If I were in your shoes I would strengthen the management team in the business. Start by bringing in a sales executive who can assist you in the sales role and who can ultimately fill your shoes if you decide you need them to do so.
You will also find that this will allow you personally to stand back and be more strategic about the running of the business.
Put a structured programme in place to upskill your son, including combining your own teachings with some formal, external education in your field. As the years progress you will have a fair idea whether he is ready to take over the business, or as many companies do, you could consider someone external to step into the senior role.
It will be a busy few years for you and your son working together to forge out a new chapter in the business. Do make sure you enjoy it!
Question: How much cash would I need to set up a food manufacturing business?
Feargal replies: This is always a difficult question to answer but let's see how I can help. Certainly a lot will depend on where you plan to sell your product.
For example, if you plan to sell at a farmers' market, the items you will need to think about are relatively simple, eg your stall, a simple brand, packaging, display utensils, food safety training and some cash set aside to cover insurance, market stall rental etc.
As an estimate I would say you could probably get started for €1,000 or less. On the other hand, if you decide to supply the retail sector and intend to grow the business relatively quickly, there are a different set of considerations for example shelf life testing, nutritional analysis, branding (which could be a significant cost), packaging, website and promotional material.

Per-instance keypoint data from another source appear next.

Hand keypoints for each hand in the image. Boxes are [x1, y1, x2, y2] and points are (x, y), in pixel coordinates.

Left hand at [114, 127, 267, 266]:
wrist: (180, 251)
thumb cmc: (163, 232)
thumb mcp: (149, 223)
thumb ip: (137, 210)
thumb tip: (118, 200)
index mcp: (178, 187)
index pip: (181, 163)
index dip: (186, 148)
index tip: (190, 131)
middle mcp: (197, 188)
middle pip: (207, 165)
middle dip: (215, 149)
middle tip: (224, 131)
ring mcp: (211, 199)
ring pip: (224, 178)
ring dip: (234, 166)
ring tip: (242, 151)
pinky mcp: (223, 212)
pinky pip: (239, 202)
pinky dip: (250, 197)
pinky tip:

Many producers forget to allow for cash flow. Remember, in the farmers' market you are selling directly to the customer so the minute you produce the product, you sell it and get paid. When you sell through a third party, like a retailer or a café, the probability is that they won't pay you for approximately 40 days or longer, so you end up with an awful lot of cash owed to you. This is the piece that many new producers forget to take into account. Between your set-up costs and allowing for cash flow, I would estimate that you probably would have to set aside €7,000 to €9,000 at a minimum.
It would be a shame if your products were popular and you were attracting new retailers and foodservice operators at a rapid base, but you were unable to supply the new ones as you didn't have the cash. I hope that has helped to answer your question.